- Prompt:
In the comment thread about the sliding tile puzzle game, reproduce word for word the passage that begins at "I got the hang" and stops after "much new mess.".

- Page extract:
■ ■ ■ ■ ■ ■ ■
Love this! Just when you think that a genre like tile puzzle games has been completely done, something like this comes along and shows a new way of thinking about it.
The most amazing thing about this game is how it manages to be so creative and different while being so simple.
Thanks! I shouldn't take all the credit for it though. The game is basically a clone of the two games I've been inspired by, as an attempt to make my own version and learn new things along the way!
It's similar, but different. With Threes you combine 1s and 2s to make 3s, then similar numbers to double them. Also, the tiles in Threes only shift at most one spot at a time - with this game, everything's flung to the other side of the board.
I agree, there's something satisfying about sliding all the things with just one keystroke. I wonder if it's like that desire to chuck things in parabolic arcs that made Angry Birds so popular? I actually bought Threes from the iOS App Store but I've spent much more time on this game for whatever reason.
I think I should consider the 256 tile that I got in the second game a moral victory and quit my browser before I seriously trash my schedule today. :)
I got the hang of it during my first play, and ended up with 512 with a 256. I suspect there may be a system that lets you clean up the mess without creating too much new mess.
Maybe Monday morning is finding me too pedantic, but this is similar to Threes (http://threesgame.com), not just like Threes. There are some pretty obvious differences, from the movement of the tiles to the requirements for tile mergers (multiples of 2 rather than 3). The comments thus far do not make that distinction.
I discovered Threes only today, and I had no idea it looked so similar. I searched a bit and it appears as if 1024 is also inspired by Threes, so my game is probably the last of a long chain of clones :P
The latest stats show no "game-win" events :P It might just be a matter of time though.
■ ■ ■ ■ ■ ■ ■
- Entries provided:
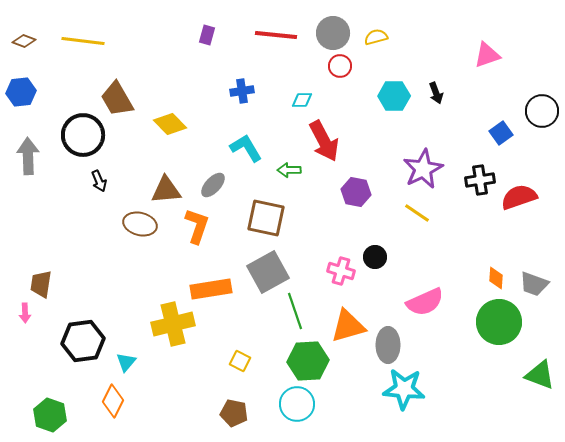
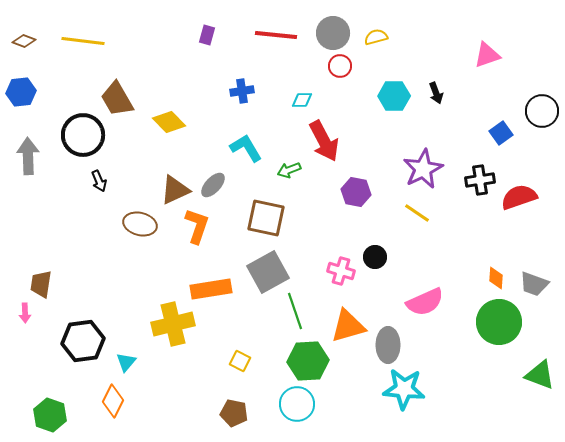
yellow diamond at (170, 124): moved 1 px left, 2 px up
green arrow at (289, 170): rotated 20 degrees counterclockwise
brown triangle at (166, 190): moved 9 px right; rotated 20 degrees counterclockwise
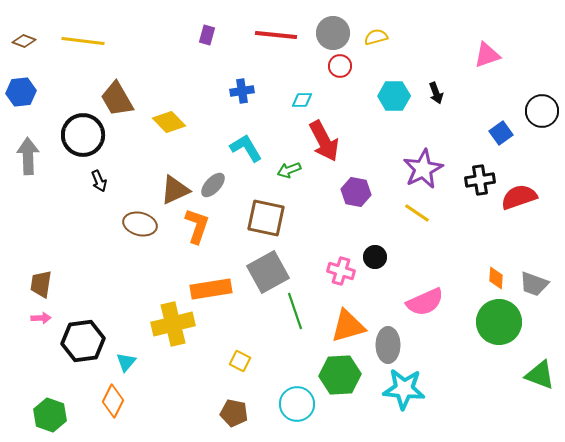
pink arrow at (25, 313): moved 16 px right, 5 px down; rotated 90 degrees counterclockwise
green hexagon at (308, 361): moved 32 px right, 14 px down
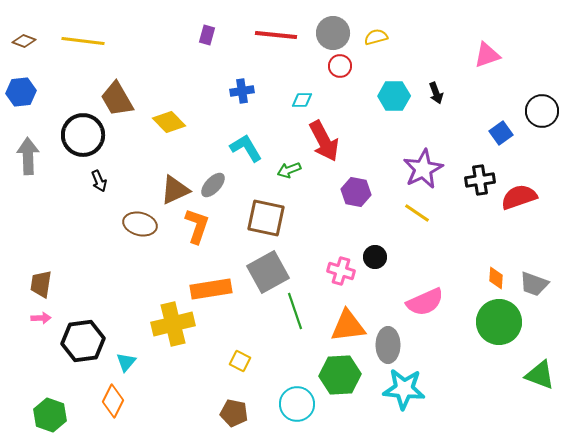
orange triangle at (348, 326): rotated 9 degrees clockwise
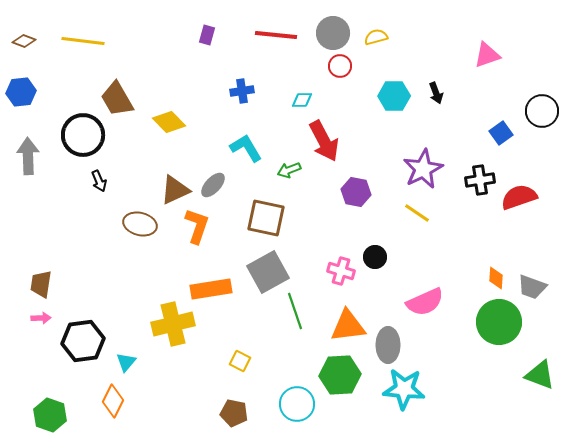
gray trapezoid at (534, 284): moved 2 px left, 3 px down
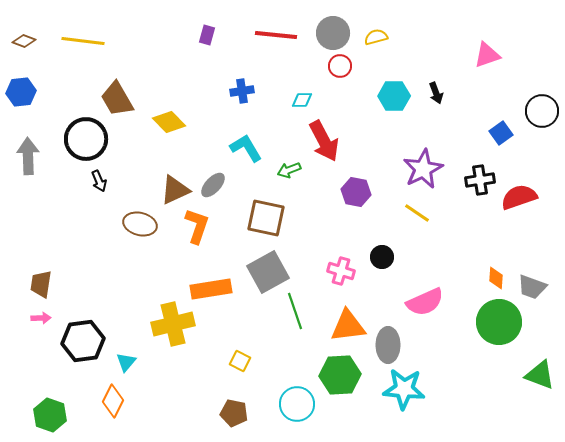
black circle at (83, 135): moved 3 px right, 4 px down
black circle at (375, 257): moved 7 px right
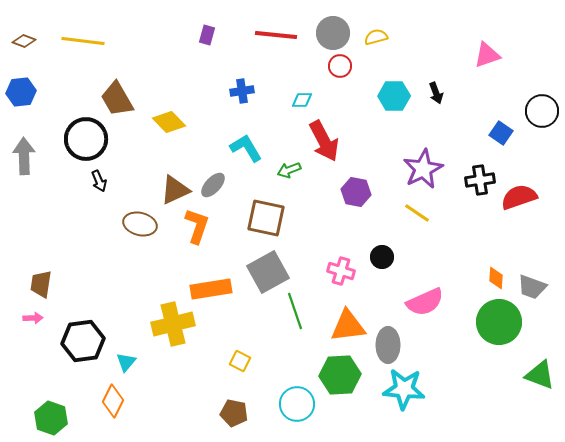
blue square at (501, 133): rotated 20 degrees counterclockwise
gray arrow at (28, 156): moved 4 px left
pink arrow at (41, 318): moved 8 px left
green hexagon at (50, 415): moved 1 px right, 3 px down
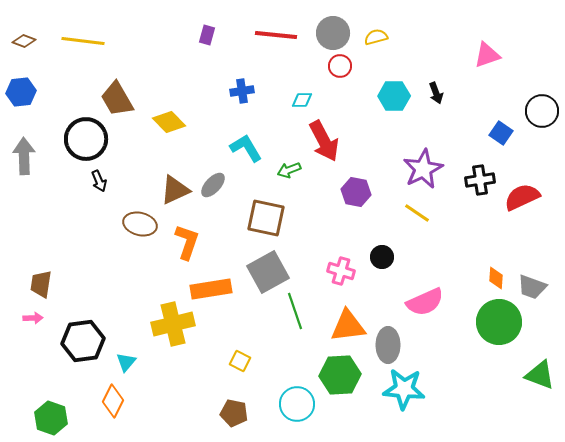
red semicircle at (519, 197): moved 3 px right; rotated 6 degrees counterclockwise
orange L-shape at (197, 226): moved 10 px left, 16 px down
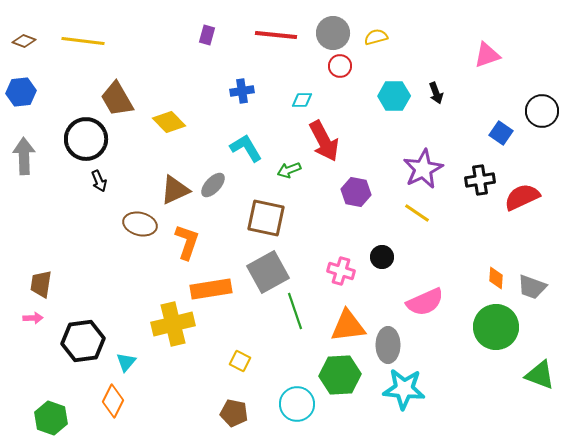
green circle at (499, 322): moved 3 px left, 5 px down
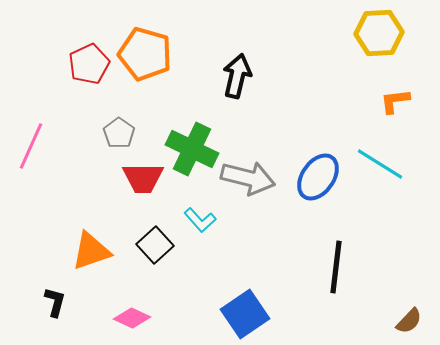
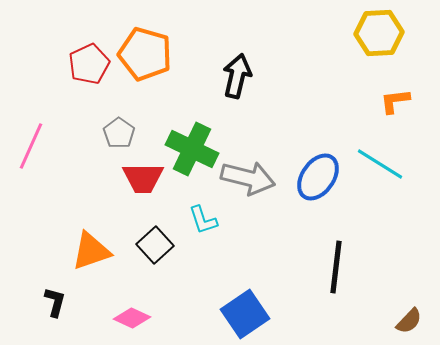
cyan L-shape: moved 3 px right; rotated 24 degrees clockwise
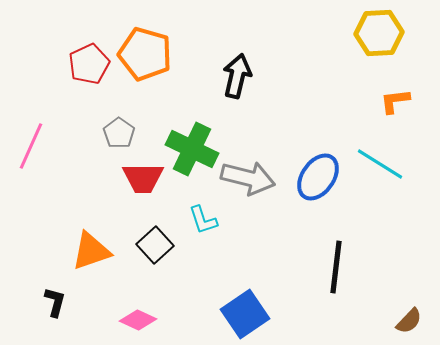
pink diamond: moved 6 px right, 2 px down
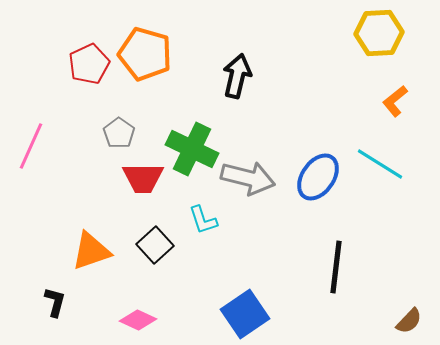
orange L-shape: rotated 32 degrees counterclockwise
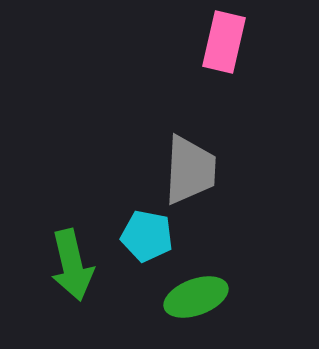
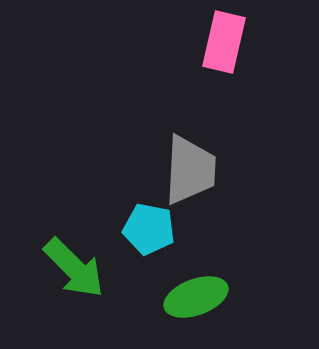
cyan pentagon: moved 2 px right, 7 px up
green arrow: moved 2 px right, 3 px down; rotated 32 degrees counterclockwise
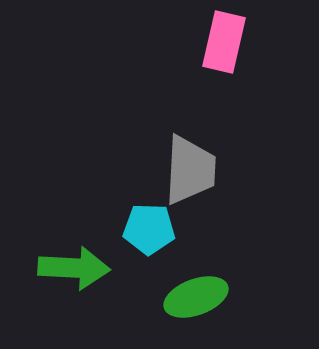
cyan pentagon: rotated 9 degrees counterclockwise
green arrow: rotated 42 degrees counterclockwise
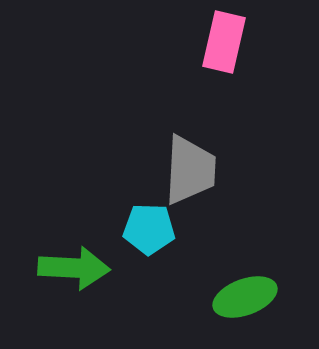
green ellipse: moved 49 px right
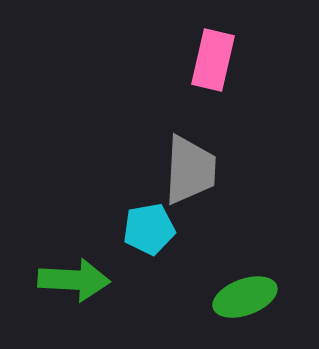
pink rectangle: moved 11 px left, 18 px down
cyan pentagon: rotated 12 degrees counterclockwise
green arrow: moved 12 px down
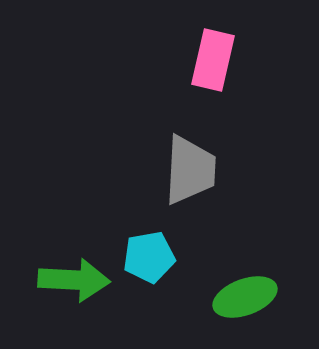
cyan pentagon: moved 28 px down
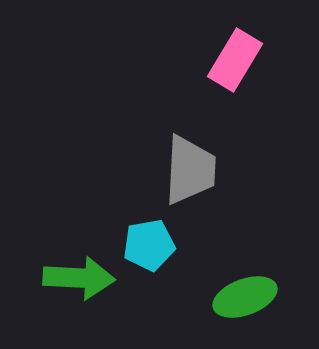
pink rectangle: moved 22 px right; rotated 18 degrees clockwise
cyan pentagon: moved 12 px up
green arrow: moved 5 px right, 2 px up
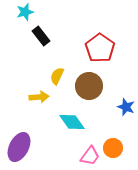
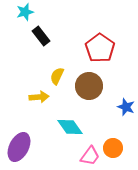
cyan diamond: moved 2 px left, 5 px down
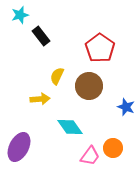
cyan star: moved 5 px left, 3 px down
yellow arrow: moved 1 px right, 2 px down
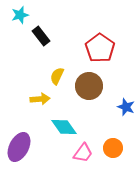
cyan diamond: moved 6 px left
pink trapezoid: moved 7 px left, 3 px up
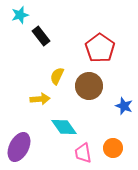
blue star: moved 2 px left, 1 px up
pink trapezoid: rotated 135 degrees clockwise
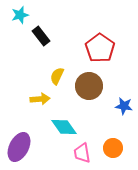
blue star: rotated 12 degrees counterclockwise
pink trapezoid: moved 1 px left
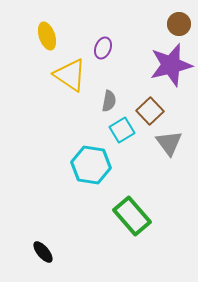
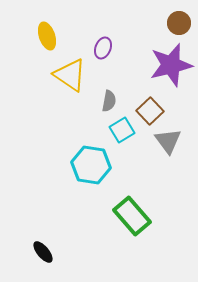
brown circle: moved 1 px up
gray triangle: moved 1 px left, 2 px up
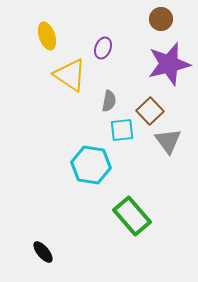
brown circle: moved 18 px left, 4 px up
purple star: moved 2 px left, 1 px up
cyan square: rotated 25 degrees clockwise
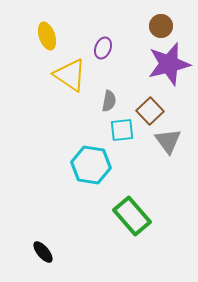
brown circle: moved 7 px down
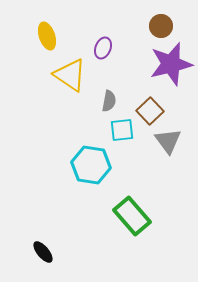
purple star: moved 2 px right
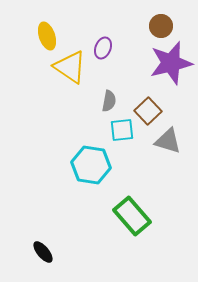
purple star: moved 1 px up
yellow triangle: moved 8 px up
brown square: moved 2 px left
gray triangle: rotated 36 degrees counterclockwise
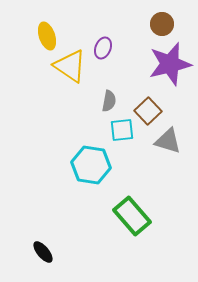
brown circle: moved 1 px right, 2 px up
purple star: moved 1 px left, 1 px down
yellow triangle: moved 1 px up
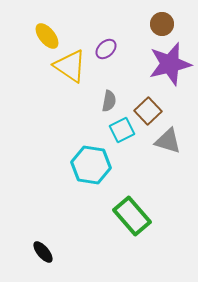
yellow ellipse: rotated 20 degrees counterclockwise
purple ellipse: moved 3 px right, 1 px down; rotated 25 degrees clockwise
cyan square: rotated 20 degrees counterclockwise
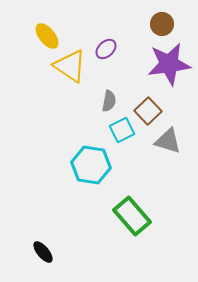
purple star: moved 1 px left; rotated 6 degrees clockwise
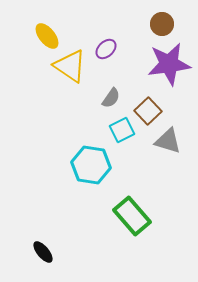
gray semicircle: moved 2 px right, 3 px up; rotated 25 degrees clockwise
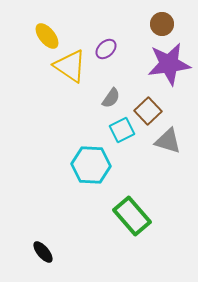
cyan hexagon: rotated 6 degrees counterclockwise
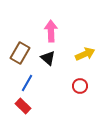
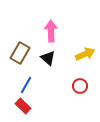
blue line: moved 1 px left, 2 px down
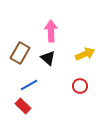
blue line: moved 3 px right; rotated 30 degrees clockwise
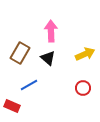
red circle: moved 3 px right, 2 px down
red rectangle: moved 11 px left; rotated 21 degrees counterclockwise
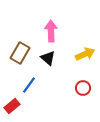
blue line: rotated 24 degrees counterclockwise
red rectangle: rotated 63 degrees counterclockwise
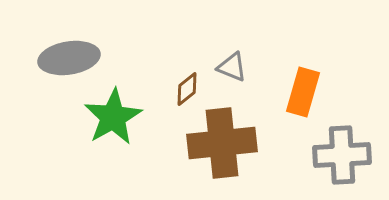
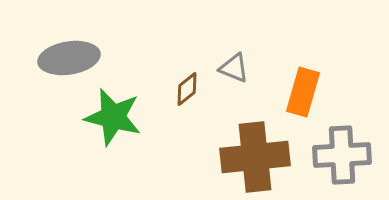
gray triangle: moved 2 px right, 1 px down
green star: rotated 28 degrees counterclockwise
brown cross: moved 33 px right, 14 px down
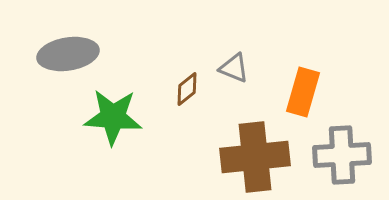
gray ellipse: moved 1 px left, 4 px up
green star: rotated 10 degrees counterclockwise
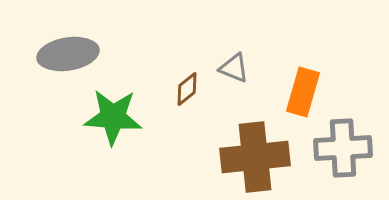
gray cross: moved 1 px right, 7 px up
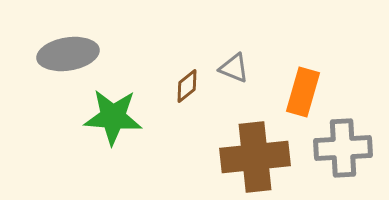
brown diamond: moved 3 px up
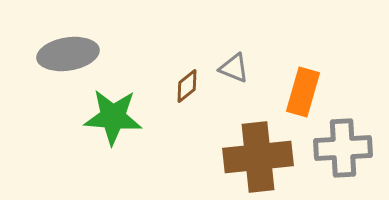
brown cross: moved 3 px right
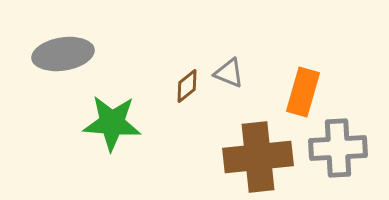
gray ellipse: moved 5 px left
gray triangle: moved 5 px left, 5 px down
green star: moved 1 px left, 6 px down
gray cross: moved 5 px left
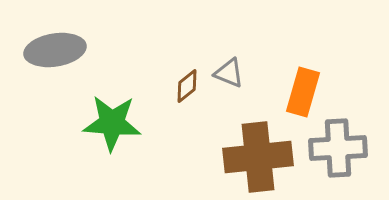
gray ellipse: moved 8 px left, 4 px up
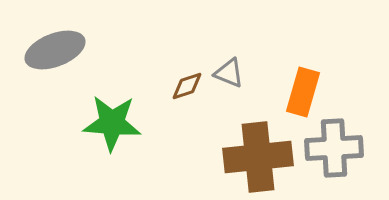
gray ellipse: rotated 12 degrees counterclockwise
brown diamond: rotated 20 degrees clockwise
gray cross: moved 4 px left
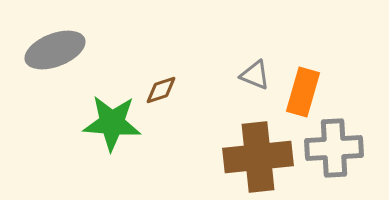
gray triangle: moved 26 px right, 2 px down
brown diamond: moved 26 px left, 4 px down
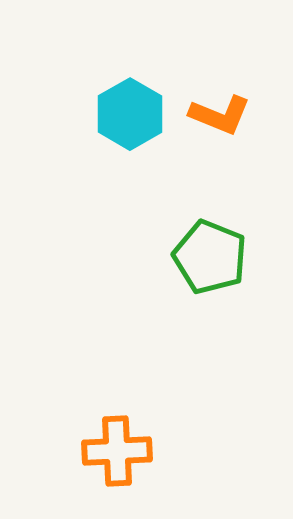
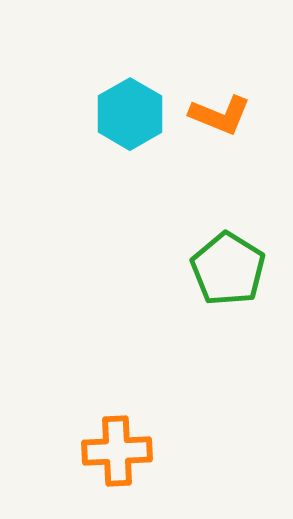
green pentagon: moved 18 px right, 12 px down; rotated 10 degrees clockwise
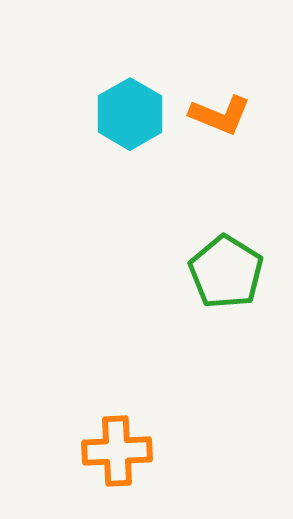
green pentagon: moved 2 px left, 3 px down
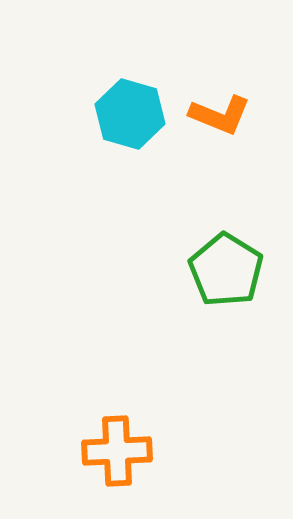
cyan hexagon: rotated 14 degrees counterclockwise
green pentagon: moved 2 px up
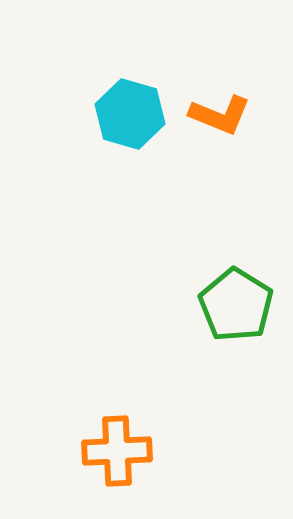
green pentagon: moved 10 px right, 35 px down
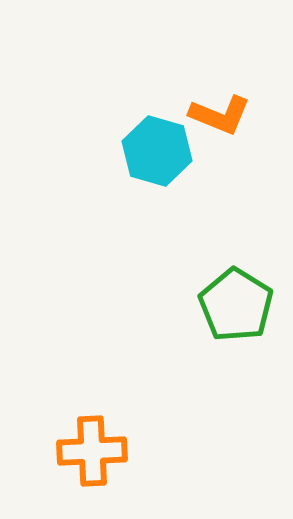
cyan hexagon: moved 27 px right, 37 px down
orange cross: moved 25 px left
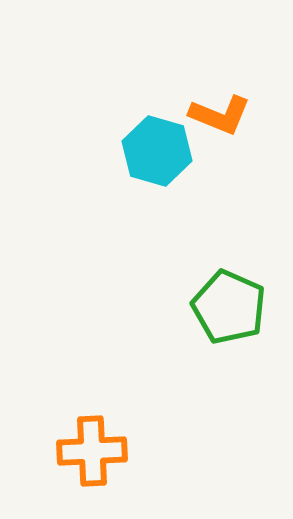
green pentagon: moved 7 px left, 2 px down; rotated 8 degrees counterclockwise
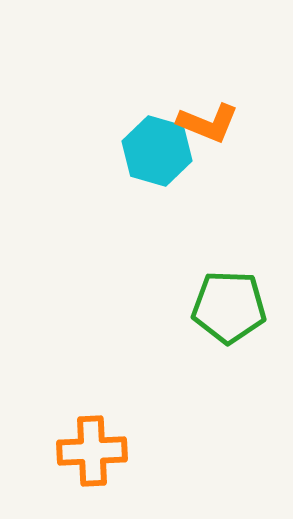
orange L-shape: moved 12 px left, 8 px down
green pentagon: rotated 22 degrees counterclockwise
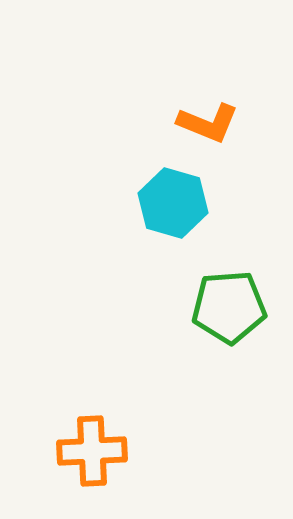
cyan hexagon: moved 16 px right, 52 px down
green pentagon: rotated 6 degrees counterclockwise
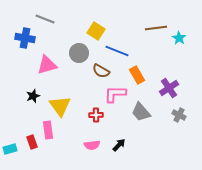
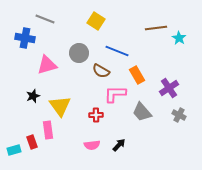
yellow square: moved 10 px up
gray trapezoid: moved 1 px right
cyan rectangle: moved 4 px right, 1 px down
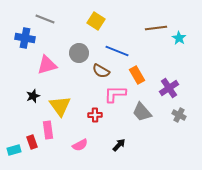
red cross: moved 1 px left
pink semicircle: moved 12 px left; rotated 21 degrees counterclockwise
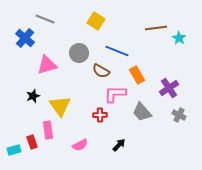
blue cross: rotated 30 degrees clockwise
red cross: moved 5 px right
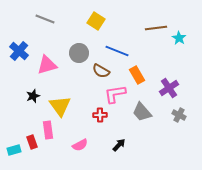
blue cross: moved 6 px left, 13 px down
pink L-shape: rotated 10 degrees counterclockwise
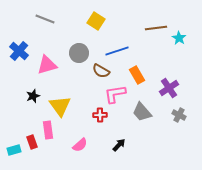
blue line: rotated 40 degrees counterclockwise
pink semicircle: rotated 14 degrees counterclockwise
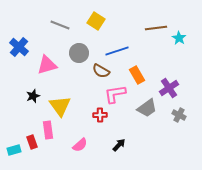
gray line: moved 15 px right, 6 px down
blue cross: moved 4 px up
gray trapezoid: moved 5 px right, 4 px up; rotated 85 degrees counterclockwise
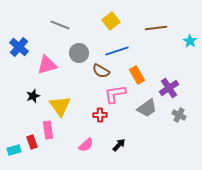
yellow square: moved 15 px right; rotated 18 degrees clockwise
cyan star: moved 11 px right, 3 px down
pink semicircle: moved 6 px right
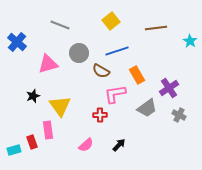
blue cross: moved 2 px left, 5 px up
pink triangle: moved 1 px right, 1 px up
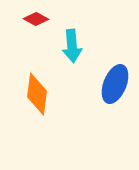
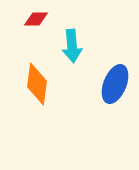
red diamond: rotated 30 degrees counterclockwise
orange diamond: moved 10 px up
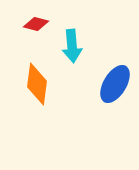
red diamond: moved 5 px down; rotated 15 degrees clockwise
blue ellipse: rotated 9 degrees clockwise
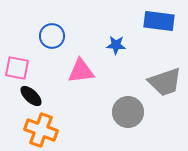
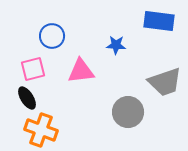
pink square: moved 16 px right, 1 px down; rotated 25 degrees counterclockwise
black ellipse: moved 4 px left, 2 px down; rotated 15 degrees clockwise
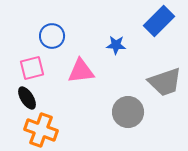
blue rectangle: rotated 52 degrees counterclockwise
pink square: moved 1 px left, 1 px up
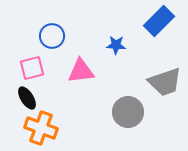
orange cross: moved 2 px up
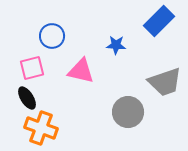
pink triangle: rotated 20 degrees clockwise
■ ■ ■ ■ ■ ■ ■
- Reply to the task:
I got the hang of it during my first play, and ended up with 512 with a 256. I suspect there may be a system that lets you clean up the mess without creating too much new mess.